## ASSIGNMENT
Copy out the lines in the items below, from the one containing "enhance certain disclosure requirements for" through the one containing "implement the proposed summary prospectus", keeping each line unchanged and giving nothing else.

## RECORDS TO USE
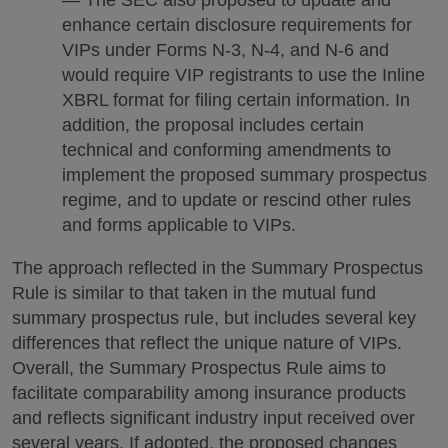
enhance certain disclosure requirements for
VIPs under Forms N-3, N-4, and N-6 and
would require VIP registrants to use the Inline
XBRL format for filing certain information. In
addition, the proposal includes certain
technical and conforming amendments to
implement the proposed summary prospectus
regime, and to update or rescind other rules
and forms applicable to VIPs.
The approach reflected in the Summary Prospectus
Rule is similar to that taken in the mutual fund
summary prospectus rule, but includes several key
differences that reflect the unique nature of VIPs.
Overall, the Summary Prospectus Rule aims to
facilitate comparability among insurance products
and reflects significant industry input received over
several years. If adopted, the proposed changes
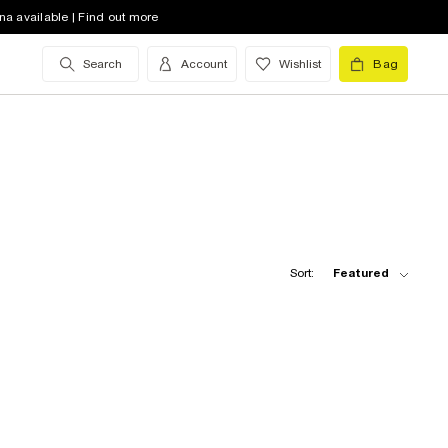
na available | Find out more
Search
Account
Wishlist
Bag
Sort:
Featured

...

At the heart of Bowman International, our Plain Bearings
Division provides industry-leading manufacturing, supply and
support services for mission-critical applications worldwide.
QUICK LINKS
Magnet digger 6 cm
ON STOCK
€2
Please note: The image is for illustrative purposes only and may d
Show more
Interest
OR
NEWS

## RESULT
enhance certain disclosure requirements for
VIPs under Forms N-3, N-4, and N-6 and
would require VIP registrants to use the Inline
XBRL format for filing certain information. In
addition, the proposal includes certain
technical and conforming amendments to
implement the proposed summary prospectus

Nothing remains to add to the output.